My home has been my office for seven years now.
I've created a lot in the corner of my living room that has been sectioned off as my work space. Two books. A blog. A website. A consultancy. Expertise in digital strategy, social media and content marketing. A shiny new online and on demand course for improving digital profiles and building personal brands.
All evidence it is indeed possible to work and live under the same roof.
What I've learned is that it requires structure and self-imposed rules.
These are my five favorites.
#1. Use a timer.
Yes - I am all about my kitchen timer to keep me focused on a project and section off my day. I wrote a whole book about it. But while working on my new course, I discovered yet another reason to use one when you're working from home and deeply involved in a project on deadline. It reminds you to stand up and get away from the desk.
Sitting too long, I have discovered, can lead to swollen ankles. Of course, so can standing up for too long - as when I teach a three hour class at NYU - but so it goes.
#2. Try not to work in your pajamas past 9AM.
It sounds like a good thing. And God knows when it is a rainy, cold and/or snowy and bleak day with no outside appointments, it will sound like a brilliant idea and you are likely to succumb to the temptation and not listen to this advice.
But I will tell you anyway - getting dressed does set the tone for the day.
It makes a statement if only to you and the Universe that you are serious about working - even if getting dressed only means changing out of your pajamas and putting on yoga pants.
#3. Exercise daily.
My advice is the earlier the better. When in the corporate world I would get up at 5AM to make sure I got my exercise in before the day started. I knew if I waited until lunchtime or after work, chances are it would not happen and when given the choice at the end of the day, a glass of wine would always win over the gym.
I experimented with alternate times when I left. It seemed a bit silly to get up so early when my commute time had now dwindled to the three minutes it took me to get from my bed to the living room. I even went through a phase where I thought exercising as a lunch time break was a good idea. I was wrong. So wrong. I discovered If I didn't exercise early - I probably wouldn't.

→ Raw records
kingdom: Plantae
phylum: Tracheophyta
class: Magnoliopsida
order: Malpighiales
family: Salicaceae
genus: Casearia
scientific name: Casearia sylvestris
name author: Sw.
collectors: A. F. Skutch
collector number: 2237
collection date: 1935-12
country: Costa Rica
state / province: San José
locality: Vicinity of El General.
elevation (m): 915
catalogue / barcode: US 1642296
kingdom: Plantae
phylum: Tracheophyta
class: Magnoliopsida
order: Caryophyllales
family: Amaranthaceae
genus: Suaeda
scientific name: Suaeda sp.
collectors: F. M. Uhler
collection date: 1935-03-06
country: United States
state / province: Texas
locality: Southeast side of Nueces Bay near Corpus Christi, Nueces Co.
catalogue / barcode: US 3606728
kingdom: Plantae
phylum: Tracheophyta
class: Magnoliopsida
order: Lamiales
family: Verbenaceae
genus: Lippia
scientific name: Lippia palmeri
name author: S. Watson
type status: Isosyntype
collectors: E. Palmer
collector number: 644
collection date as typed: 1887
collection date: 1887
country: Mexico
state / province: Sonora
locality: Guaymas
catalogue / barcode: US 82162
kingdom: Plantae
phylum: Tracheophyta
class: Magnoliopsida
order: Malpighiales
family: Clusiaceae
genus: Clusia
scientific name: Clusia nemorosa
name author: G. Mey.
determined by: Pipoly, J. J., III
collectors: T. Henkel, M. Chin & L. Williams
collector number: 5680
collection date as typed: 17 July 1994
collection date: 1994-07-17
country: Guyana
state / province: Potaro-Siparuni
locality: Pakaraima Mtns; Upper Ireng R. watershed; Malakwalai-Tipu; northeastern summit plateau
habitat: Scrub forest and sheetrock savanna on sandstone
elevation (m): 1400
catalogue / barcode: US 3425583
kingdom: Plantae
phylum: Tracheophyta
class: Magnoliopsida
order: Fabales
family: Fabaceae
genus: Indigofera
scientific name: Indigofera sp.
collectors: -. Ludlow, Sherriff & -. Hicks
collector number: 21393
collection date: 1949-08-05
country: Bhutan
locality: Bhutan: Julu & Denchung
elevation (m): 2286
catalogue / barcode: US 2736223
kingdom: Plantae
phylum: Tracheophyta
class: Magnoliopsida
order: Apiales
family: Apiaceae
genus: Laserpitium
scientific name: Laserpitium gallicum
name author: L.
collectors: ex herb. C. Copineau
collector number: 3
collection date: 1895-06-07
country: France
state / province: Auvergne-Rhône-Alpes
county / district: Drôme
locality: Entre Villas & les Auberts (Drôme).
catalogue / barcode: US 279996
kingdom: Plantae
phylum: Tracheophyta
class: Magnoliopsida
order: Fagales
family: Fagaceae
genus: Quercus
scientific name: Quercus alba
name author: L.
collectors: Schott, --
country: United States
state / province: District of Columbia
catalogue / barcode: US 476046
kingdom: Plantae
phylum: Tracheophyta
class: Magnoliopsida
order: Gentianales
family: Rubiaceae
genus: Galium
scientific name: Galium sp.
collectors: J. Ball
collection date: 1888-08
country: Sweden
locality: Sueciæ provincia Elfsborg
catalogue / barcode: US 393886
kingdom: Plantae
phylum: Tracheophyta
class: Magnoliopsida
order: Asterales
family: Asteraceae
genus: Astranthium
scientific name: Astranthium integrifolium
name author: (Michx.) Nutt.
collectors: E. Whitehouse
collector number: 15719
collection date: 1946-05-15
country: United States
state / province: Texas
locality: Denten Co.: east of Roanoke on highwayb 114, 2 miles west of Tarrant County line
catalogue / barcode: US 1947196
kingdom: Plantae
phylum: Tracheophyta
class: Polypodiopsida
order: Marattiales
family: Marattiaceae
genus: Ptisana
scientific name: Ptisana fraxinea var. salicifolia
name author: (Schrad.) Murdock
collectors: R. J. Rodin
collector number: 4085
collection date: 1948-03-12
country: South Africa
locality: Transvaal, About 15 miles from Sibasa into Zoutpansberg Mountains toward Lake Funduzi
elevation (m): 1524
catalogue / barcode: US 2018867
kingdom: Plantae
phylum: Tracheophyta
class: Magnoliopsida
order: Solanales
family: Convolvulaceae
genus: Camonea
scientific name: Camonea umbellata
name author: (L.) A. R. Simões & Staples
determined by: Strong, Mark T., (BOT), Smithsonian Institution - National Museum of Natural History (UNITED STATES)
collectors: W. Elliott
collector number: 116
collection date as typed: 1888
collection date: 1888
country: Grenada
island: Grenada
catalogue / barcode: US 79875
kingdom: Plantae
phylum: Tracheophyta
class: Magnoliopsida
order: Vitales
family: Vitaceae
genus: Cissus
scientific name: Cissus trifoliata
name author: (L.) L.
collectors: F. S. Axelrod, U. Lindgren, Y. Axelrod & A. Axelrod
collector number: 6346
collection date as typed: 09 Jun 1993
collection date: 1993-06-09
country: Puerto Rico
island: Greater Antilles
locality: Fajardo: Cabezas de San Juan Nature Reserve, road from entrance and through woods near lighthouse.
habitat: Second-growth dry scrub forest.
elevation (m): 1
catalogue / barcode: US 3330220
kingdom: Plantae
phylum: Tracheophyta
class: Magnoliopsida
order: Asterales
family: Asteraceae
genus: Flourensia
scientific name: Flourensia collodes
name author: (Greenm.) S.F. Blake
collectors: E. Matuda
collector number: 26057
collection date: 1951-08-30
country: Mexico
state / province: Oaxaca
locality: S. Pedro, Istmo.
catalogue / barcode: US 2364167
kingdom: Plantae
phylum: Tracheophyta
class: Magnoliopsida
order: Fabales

→ Exercises
**A)** In the entries, copy the lines from the one containing "locality: Vicinity of El General." through the one containing "collectors: F. M. Uhler", both included, without changing anything.
**B)** Continue the post about working from home, starting after its last sentence.

→ Answers to the tasks
**A)**
locality: Vicinity of El General.
elevation (m): 915
catalogue / barcode: US 1642296
kingdom: Plantae
phylum: Tracheophyta
class: Magnoliopsida
order: Caryophyllales
family: Amaranthaceae
genus: Suaeda
scientific name: Suaeda sp.
collectors: F. M. Uhler

**B)**
Exercise is critical for sanity and health. Even more so when your home is your office. Or is it your office is your home?
#4. Get out of the house.
Some days this is harder than others. I have been known to intentionally not keep coffee in the house so I am forced to leave it.
It really becomes a challenge when it's raining sideways or you're so focused on the project you're working on and you don't want to waste any time with something so frivolous as fresh air. But trust me, you need it! Lack of exposure to sunlight leads to Vitamin D deficiency. Not to mention the sanity factor!
#5. Schedule in FUN.
If you're like me when you're into a project and on deadline - self-imposed or otherwise - you're harder on yourself than any boss you have ever worked for - anywhere. And trust me - I've worked for some All-Stars.
But you MUST include fun in your day. And I mean schedule it in as you would any other appointment.
People who have never worked from home imagine that fun is a given and much more readily accessible than when you are beholden to a corporate power. In one respect - they are right. I really love what I do, so I am always having fun. Like right now. Writing this blog is fun.
But the fun apart from my work - the real "play" time - if I am not consciously scheduling that in - it doesn't happen. And if it doesn't happen the work is never as good or as easy as when I do.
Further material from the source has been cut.